Everyone from The Times to teen magazines to your own doctor have told you that one of the most important things you can do to keep healthy is to make sure you drink at least eight glasses of water a day. We lug around huge water bottles and do our best to force down the recommended eight glasses, often believing that drinking enough water will help us lose weight. The problem with all of this is that there’s no medical reason for the recommendation. Some might even call it eight glasses of B.S.
You’ve heard this myth everywhere, but who first recommended it? The earliest record was back in 1945, when the Food and Nutrition Board of the National Research Council (US) stated that adults should take in about 2.5 litres of water a day, most of this contained in prepared foods.
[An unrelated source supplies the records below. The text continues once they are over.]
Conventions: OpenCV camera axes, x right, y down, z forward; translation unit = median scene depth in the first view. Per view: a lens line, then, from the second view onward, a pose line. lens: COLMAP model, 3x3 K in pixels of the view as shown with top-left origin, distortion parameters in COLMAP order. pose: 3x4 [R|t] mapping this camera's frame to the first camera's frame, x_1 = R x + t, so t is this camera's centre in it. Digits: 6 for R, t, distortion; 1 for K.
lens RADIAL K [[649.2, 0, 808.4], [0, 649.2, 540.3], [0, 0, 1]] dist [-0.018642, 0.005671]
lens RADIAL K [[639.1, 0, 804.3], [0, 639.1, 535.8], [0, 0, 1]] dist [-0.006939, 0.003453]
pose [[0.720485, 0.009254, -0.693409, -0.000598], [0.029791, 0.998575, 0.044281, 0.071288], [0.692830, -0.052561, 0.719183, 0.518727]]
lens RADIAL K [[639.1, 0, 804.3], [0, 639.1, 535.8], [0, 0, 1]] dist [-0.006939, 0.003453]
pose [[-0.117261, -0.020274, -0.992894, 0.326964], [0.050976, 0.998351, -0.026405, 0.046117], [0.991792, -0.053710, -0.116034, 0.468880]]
If you ignore the last part of that statement, you would interpret this statement as a mandate to drink eight glasses of water per day (2.5 litres is just over 5 pints, which is close to eight glasses of water). However, even in 1945, the Research Council clearly stated that most of the water you need is already present in the foods you eat.
A few years later, a nutritionist named Dr Frederick Stare also seemingly endorsed drinking eight glasses of water a day, but he said that it could be in the form of coffee, tea, milk, soft drinks or even beer. Plus he also made the point that fruits and vegetables are good sources of water. Even these experts never claimed that you had to get hydrated with plain old water.
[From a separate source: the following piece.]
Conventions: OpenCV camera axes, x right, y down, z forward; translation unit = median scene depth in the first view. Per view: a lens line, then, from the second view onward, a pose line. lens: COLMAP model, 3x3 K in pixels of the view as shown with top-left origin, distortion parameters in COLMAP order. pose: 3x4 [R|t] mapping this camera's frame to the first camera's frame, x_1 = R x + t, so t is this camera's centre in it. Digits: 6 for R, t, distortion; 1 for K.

There’s nothing wrong with liking water, but there is no scientific proof stating that you need to drink anywhere near eight glasses a day. One doctor who has made this his research focus, Dr Heinz Valtin, searched through many electronic databases and also consulted with nutritionists and colleagues who specialize in water balance in the body. In all of his research, and in all of the research we conducted to double-check his work, no scientific evidence could be found to suggest that you need to drink eight glasses of water a day. In fact, scientific studies suggest that you already get enough liquid from what you’re drinking and eating on a daily basis. We are not all walking around in a state of dehydration. Extensive US Department of Agriculture surveys measuring how much food and drink more than 15,000 people in fifty states consumed in a period of over three years show that the average person in the U.S. took in 2,188 millilitres (or 4.6 pints) of water a day.
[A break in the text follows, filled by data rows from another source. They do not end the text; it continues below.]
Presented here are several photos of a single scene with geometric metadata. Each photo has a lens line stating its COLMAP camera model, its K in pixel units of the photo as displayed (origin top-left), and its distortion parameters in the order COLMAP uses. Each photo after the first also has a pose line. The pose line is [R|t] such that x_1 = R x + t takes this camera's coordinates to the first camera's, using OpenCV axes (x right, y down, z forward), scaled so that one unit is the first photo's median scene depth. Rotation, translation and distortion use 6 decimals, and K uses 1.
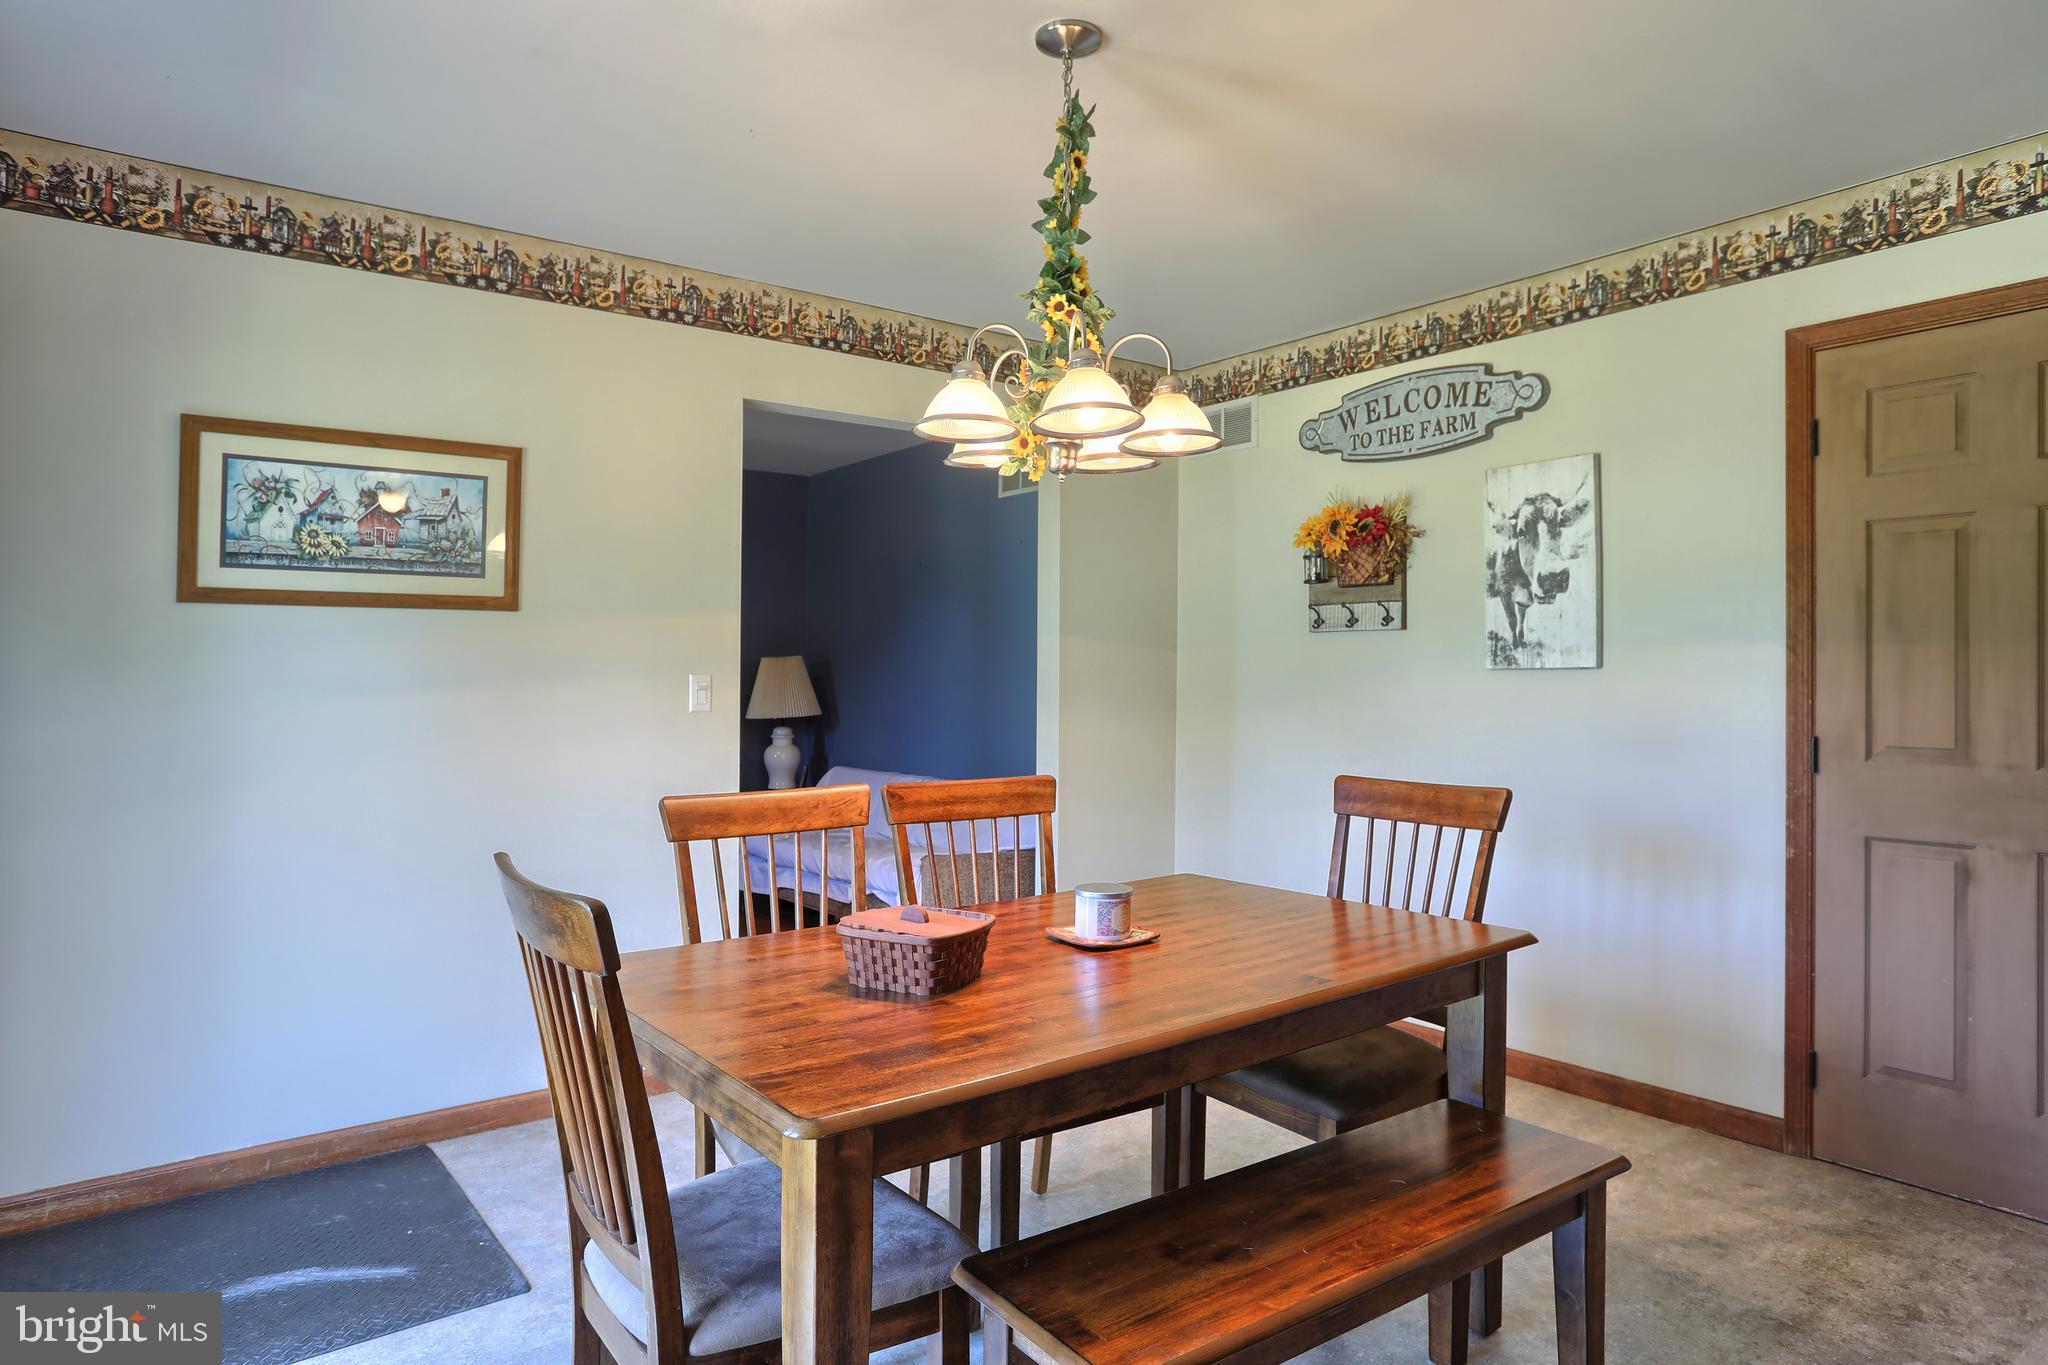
lens RADIAL K [[1176.2, 0, 1002.8], [0, 1176.2, 660.9], [0, 0, 1]] dist [-0.048748, 0.024155]
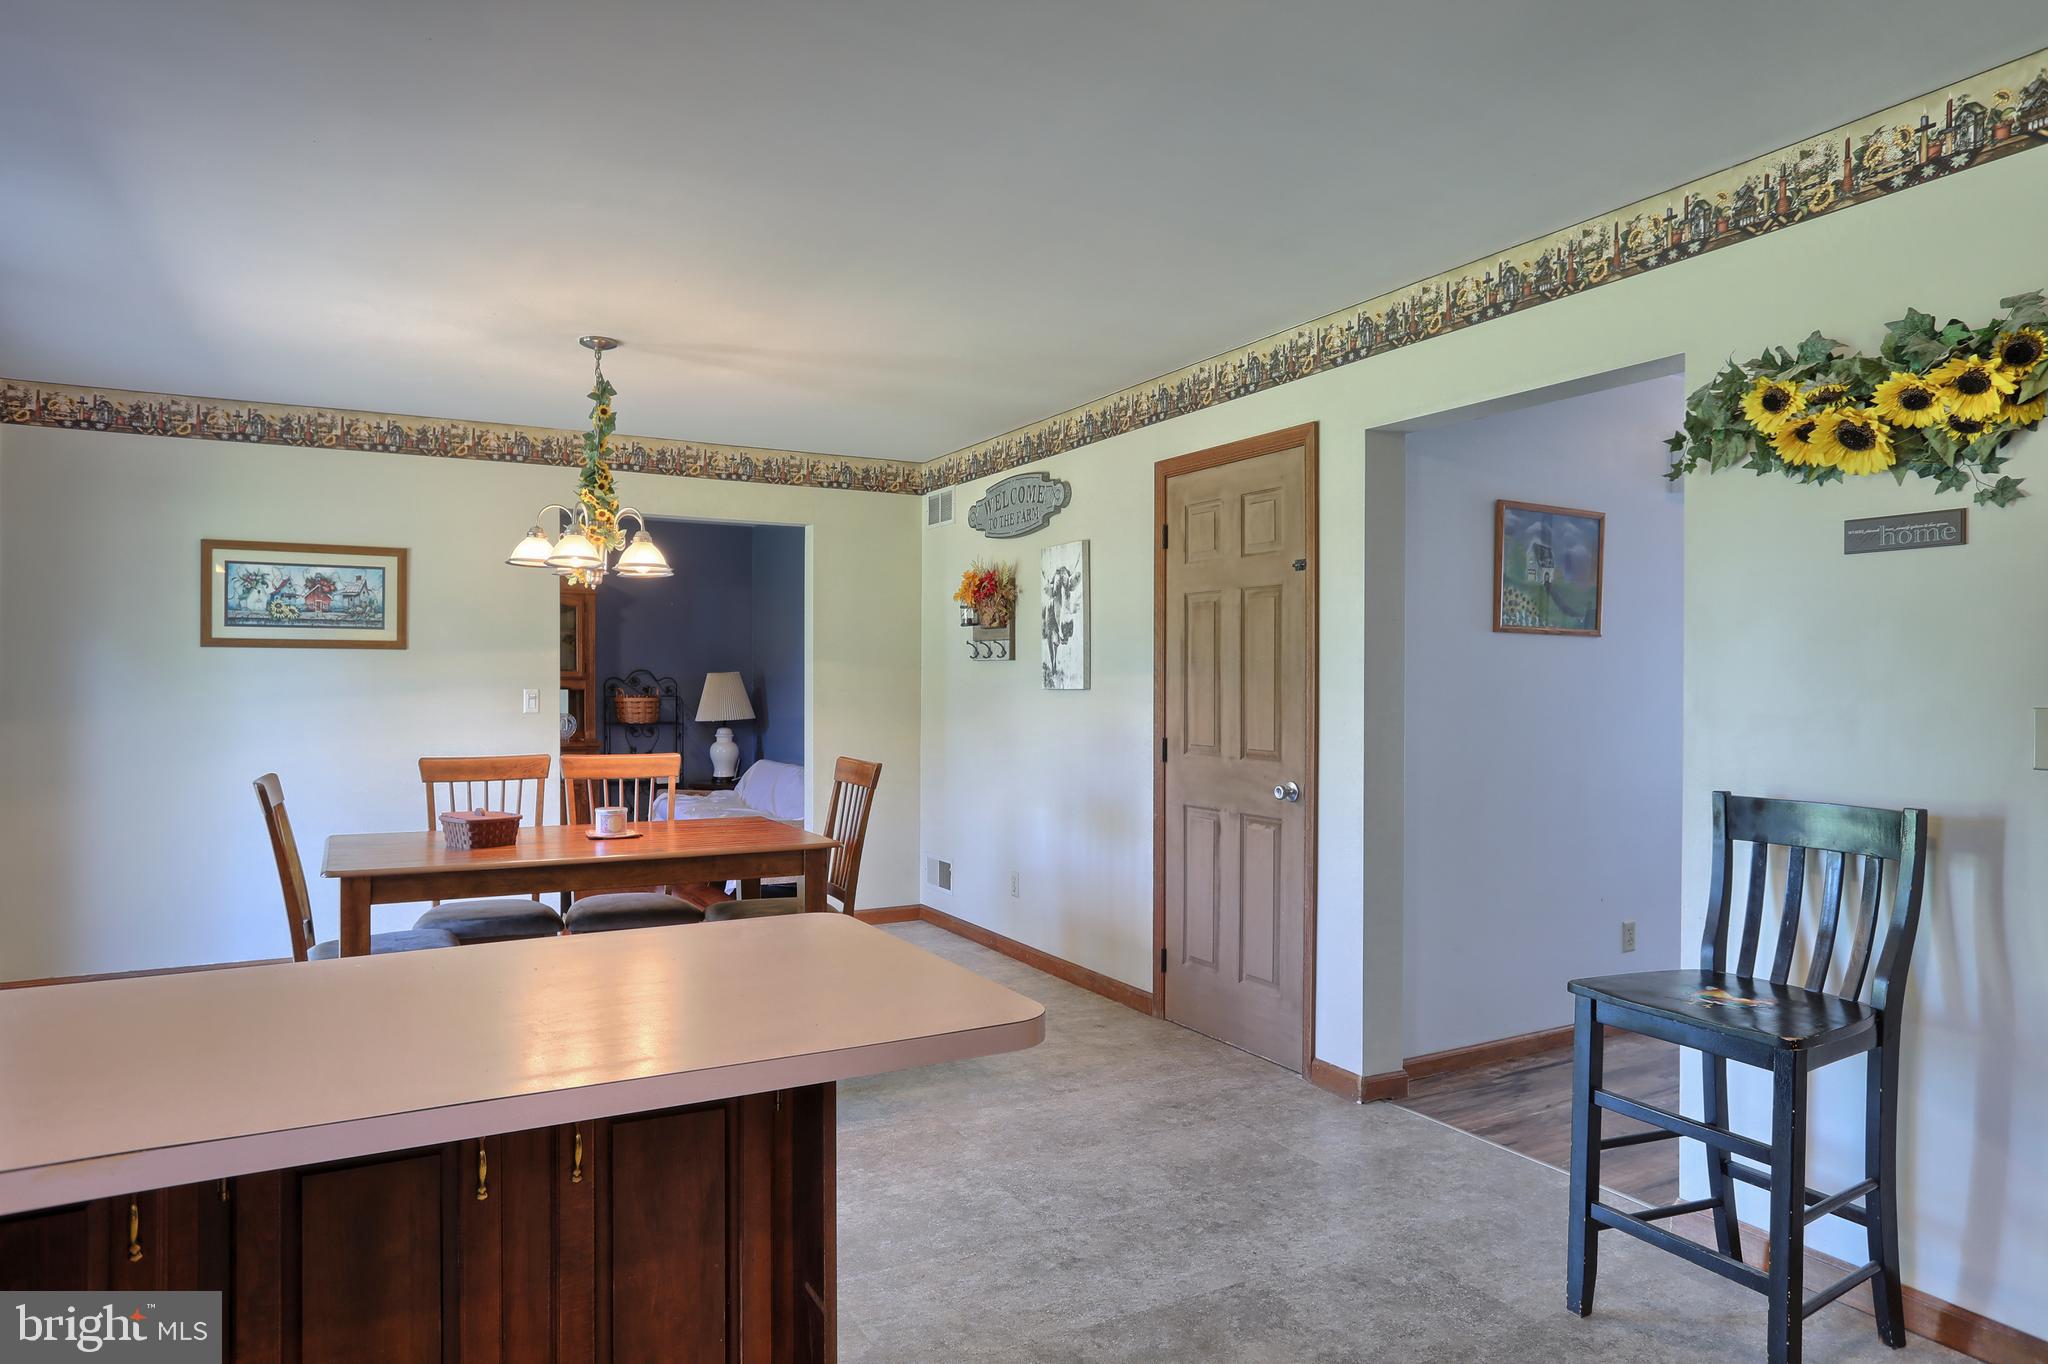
lens RADIAL K [[1239.8, 0, 987.7], [0, 1239.8, 691.3], [0, 0, 1]] dist [-0.031388, 0.023382]
pose [[0.985733, 0.007604, -0.168144, 0.722040], [-0.004417, 0.999804, 0.019319, -0.022948], [0.168258, -0.018301, 0.985573, -0.594610]]
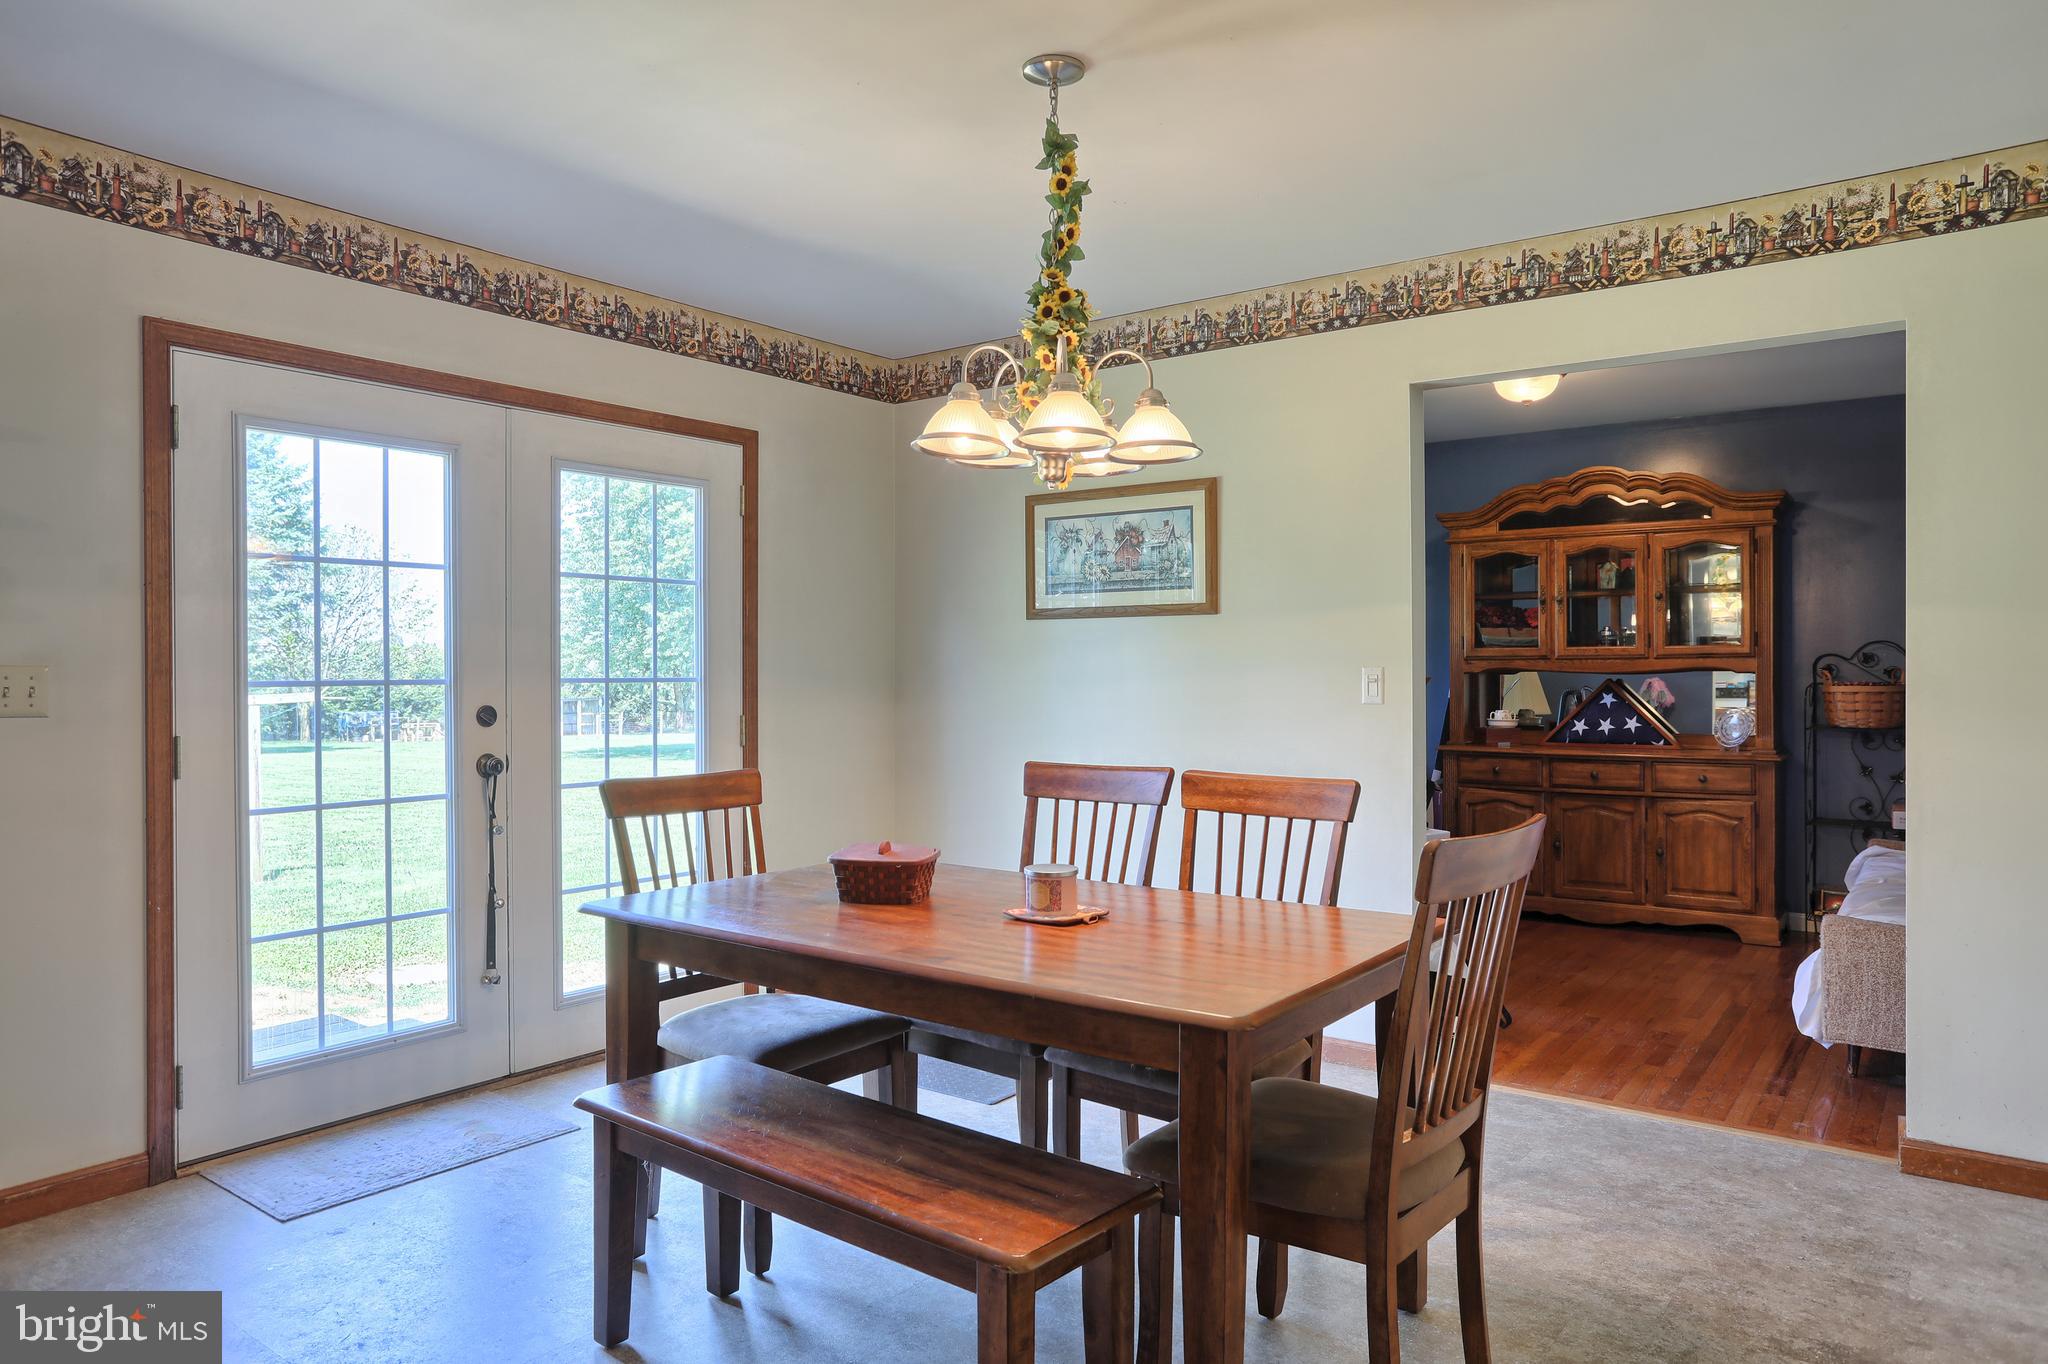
lens RADIAL K [[1304.6, 0, 1025.8], [0, 1304.6, 684.4], [0, 0, 1]] dist [-0.035633, 0.037604]
pose [[0.283855, 0.014120, -0.958763, 0.878052], [0.010596, 0.999784, 0.017861, 0.003712], [0.958809, -0.015229, 0.283644, 0.467527]]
Actually, people should be careful not to drink too much water. As demonstrated by a recent and much-publicized death of a young woman who participated in a water-drinking contest hosted by her local radio station, drinking too much can result in water intoxication and even death. Too much water dilutes the normal level of sodium in the blood, causing a condition called hyponatremia, in which brain cells can swell and die. Although not a common problem, it occurs more easily in young infants, which is why paediatricians do not recommend giving babies water (especially when they have diarrhoea).